Les ressemblances entre elles s’arrêtent là. Elles ont chacune leur personnalité, un look qui leur est propre et ce petit «je ne sais quoi» que le fondateur de la maison, Alain Bernardin, pensait déceler chez elles. Ce sont toutes des sportives accomplies, mais ça se remarque plus chez certaines, très musclées.
En coulisses, l'ambiance devient vite un peu fofolle. Elles redeviennent sérieuses pour la répétition, quand elles se mettent en cercle autour de la chorégraphe pour écouter ses consignes sur les numéros qu’elles vont travailler ce jour-là par petits groupes: un tableau entier, ou juste un petit passage, en tenue de sport.

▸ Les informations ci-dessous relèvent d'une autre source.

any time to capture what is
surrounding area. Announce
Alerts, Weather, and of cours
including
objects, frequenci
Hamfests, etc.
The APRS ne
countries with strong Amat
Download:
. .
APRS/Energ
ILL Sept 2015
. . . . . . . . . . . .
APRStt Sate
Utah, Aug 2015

Inlassablement elles vont répéter le mouvement jusqu’à satisfaction de la directrice de scène, Svetlana.
Elle est originaire de Russie, ce qui facilite la communication avec les filles originaires de l'Est de l'Europe.
Celles qui ne sont pas en train de répéter s'asseyent à la place des spectateurs.
Les plus aguerries prodiguent leurs conseils aux autres.
La discipline est assez rigoureuse. Avec un système de pointeuse hérité d’un incident remontant à l’époque du fondateur.
Deux danseuses étaient allées faire un tour en boîte de nuit sur les Champs-Elysées entre deux représentations. Elles n'ont pas vu l'heure passer et manquaient à l’appel au moment de monter sur scène.
Le bureau d’Alain Bernardin, où il concevait les numéros avec l'aide d'un chorégraphe et où il faisait passer les castings, n’a pas bougé depuis sa disparition il y a plus de vingt ans.
Une porte dérobée permet d'y accéder, ou d’en sortir, sans être vu...
Depuis que la famille du fondateur a vendu le mythique établissement de l'avenue Georges V, ce sont principalement des femmes qui font tourner la boutique. Elles perpétuent cette mise en scène de danseuses quasiment nues, habillées par des seuls jeux de lumière.